The father drops the children off at will, employs nannies at will, and allows anybody to take care of my children, who I am not allowed to even greet. These small children are left alone for weeks in the care of people that do not even speak their language. People this father does not know. I am not allowed to know who they are either.
A nanny mocks my children and tells them to be quiet when they are crying. When the children try to speak, she speaks non stop over them until they are quiet.
A nanny, she was the fourth nanny in four months, told my children they are ugly. How can anyone tell a toddler he is ugly?
They are talked over, screamed at, told they will listen, pulled out into the street. No one is listening to them. I listen to this father threatening in his cold voice that he is going to beat them. I hear, I see, and I can do nothing. My children play in the snow and my heart bleeds to be with them. Seeing them also scares me. What fable is being told to my children about why their mother is not with them, caring for them and why she is ignoring them? Are they able to hear me moving around in the apartment upstairs? I can hear them. I wonder if the children still want me? Will they understand that these horrible circumstances were not my choice, nor my doing?The last time I held the eldest two children was when I came back from an appointment and they were outside the building. That was three months ago. Today is 15 February 2013. The eldest child had made something for me in school and I saw the child ringing the doorbell of the apartment when I arrived. I was so happy to see them. I accepted the eldest child’s gift and gave him and my second child a hug and told them I love them very much. They left for school after that.
My smallest boy was inside the house. I had not held him since September 2012, five months to date. Even if I begged, cried and pleaded with this father, it would be of no use.
Also outside was this father, his mother and the nanny (she was the third one, I’ve been told). I ignored their presence and walked up the stairs to the front door with this father calling my name repeatedly. I stopped and looked at him. He said if I am outside when the children are outside, he is calling the police. I just looked at this person. My chest used to compress with fear hearing this man speak, but now feelings of disgust replaced the fear. The woman who had raised him was standing next to him with no emotion showing on her face.I tried to wave to my children from the window in the mornings when they go to school. The father, nanny and even the visiting wife of the father’s eldest brother, took photographs of me whenever I tried to greet my children. There were now at times four people taking care of 3 small boys. I once put balloons outside the house for the children. The children have always loved balloons. These people took the balloons out of the children’s hands.A week later this father sued me.

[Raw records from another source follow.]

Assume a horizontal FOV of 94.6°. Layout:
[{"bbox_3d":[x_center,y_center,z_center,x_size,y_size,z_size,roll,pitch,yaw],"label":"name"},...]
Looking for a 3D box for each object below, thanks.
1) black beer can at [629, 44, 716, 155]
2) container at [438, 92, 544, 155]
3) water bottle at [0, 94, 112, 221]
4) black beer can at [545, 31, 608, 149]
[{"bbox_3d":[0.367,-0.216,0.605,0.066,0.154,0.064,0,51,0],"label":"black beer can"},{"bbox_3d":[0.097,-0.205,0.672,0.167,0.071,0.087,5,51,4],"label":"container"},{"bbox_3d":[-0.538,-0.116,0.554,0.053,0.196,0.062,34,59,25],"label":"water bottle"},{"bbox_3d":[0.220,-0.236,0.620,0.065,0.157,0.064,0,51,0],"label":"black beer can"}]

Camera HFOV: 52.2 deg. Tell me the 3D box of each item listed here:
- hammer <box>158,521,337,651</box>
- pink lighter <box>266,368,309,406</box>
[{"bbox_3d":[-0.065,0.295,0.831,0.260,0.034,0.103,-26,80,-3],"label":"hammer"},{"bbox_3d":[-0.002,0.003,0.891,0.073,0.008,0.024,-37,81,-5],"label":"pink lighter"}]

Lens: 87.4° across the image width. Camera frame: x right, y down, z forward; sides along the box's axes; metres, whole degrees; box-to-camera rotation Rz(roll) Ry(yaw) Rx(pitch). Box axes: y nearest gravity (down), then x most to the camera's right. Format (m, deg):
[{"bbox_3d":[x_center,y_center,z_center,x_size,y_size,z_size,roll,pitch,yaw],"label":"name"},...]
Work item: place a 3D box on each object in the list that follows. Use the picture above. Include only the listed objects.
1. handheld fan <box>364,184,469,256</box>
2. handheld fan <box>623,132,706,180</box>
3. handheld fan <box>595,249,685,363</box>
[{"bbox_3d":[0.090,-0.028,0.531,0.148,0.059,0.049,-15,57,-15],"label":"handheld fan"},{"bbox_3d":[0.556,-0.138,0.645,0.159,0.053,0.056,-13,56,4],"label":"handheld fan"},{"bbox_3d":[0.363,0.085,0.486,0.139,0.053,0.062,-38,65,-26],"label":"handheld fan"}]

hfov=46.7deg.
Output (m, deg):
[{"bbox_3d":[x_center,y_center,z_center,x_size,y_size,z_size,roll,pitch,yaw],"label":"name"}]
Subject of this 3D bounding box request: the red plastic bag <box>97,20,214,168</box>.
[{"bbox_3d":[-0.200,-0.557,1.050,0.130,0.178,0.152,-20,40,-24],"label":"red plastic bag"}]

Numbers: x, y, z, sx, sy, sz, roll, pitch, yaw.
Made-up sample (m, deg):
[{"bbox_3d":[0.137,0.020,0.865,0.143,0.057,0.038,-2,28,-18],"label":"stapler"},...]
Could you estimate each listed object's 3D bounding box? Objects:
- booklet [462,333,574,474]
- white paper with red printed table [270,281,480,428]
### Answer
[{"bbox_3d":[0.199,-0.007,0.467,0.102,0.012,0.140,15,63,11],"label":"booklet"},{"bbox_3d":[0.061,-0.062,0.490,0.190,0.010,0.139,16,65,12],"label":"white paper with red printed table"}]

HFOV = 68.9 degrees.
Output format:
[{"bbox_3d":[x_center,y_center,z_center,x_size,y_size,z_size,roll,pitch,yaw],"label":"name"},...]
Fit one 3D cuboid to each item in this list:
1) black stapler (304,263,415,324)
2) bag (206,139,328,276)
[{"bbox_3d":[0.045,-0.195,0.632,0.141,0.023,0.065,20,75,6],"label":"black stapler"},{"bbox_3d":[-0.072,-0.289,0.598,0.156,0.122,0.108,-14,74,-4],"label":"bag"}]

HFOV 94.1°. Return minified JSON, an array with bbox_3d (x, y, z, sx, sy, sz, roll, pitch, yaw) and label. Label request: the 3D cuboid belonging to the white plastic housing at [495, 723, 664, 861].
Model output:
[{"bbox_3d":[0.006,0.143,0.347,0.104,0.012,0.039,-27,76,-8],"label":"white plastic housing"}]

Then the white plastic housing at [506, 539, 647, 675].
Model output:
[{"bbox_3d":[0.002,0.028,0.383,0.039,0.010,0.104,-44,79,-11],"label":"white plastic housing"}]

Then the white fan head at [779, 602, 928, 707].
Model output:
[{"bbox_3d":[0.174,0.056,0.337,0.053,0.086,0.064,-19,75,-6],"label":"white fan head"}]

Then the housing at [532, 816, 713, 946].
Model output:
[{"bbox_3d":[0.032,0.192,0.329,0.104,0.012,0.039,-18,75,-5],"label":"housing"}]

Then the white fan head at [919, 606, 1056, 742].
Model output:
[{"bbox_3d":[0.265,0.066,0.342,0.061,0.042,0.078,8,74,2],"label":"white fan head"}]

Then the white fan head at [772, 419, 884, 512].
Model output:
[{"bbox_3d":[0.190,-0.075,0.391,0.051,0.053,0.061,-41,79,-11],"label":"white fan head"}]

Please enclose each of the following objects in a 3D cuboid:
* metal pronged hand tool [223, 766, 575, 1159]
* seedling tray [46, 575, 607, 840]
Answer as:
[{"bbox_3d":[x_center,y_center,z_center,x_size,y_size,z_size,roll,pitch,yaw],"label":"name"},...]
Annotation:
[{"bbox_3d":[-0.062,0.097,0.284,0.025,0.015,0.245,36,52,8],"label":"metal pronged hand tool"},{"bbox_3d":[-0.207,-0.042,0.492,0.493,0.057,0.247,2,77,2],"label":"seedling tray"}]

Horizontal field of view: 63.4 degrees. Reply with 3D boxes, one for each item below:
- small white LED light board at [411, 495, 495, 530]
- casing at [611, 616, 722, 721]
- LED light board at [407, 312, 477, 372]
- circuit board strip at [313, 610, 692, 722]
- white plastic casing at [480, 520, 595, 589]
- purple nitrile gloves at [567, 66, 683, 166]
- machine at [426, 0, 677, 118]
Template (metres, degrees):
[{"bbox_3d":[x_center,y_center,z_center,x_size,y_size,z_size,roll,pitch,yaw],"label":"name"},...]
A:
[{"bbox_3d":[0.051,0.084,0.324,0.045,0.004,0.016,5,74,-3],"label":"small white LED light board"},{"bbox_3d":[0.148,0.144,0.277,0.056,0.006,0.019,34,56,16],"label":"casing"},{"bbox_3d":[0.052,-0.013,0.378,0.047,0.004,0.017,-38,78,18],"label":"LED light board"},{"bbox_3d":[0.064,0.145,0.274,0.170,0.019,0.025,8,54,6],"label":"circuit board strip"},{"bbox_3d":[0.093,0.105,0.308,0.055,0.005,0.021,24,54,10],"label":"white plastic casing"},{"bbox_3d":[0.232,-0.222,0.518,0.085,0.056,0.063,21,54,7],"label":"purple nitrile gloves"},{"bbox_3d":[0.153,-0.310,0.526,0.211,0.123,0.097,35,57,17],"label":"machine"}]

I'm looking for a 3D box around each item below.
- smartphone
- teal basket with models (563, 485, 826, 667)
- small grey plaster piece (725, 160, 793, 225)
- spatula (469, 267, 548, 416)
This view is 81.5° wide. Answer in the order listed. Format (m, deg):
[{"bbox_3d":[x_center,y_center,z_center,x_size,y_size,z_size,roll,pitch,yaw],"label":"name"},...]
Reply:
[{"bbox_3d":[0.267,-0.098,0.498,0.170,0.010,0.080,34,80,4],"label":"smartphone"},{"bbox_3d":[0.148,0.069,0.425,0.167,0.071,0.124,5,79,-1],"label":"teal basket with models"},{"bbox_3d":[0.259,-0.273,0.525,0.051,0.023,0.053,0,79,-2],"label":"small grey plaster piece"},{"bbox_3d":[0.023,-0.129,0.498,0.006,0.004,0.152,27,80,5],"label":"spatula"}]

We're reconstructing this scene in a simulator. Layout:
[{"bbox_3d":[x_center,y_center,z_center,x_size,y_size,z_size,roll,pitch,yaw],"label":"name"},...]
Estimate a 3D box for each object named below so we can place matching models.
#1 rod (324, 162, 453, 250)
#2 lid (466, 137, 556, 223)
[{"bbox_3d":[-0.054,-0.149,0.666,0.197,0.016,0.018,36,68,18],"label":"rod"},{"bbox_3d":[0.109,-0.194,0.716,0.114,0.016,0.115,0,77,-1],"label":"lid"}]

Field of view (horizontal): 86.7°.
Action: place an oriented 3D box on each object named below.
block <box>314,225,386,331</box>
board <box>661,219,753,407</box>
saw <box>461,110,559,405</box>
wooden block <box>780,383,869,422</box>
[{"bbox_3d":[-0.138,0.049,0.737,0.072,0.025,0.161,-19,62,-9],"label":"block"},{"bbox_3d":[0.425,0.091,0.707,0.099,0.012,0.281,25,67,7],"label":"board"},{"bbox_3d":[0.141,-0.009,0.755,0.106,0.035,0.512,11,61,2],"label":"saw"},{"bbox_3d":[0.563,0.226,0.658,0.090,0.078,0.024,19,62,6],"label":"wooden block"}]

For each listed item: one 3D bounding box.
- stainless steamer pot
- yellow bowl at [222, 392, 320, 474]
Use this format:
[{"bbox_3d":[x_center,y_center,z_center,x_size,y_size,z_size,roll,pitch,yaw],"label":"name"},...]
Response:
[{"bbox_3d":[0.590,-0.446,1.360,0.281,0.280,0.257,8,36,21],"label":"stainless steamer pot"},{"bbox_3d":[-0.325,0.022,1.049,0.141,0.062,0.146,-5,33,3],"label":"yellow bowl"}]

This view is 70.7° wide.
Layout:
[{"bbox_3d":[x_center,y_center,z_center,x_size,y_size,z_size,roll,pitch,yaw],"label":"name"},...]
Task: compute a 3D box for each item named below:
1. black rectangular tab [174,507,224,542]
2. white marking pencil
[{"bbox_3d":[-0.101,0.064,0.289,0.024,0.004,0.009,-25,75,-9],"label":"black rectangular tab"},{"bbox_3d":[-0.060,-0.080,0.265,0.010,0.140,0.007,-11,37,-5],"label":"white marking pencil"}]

This father in court stated that I was a danger to my children, as I had now “lost all touch with reality” and he “could not recognise his wife anymore”. This special forces trained man was at the end of his tether and lived in fear of his wife! He painted a picture of someone following the children around and harassing them. As a result, he wanted an interdict of 100 metre distance between me and my children, also an immediate eviction from the house apartment and an immediate divorce. I could not help but laugh. I wanted to send this man a picture of his wife, since his memory was so short. This same special forces trained man raided the apartment I was now living in, while I was away. This fact was omitted in the court document. It would not fit into the sympathy picture created for this “poor” father.
This father’s problem: he craves what he knows is unacceptable to a civilised, morally intact society.
He knows his own children’s voices can expose his secret. Thus he is doing his utmost to keep his children silent, helpless, insecure, confused and as far away as possible from the person who can provide help and security for them; and in whom they had confided — their mother.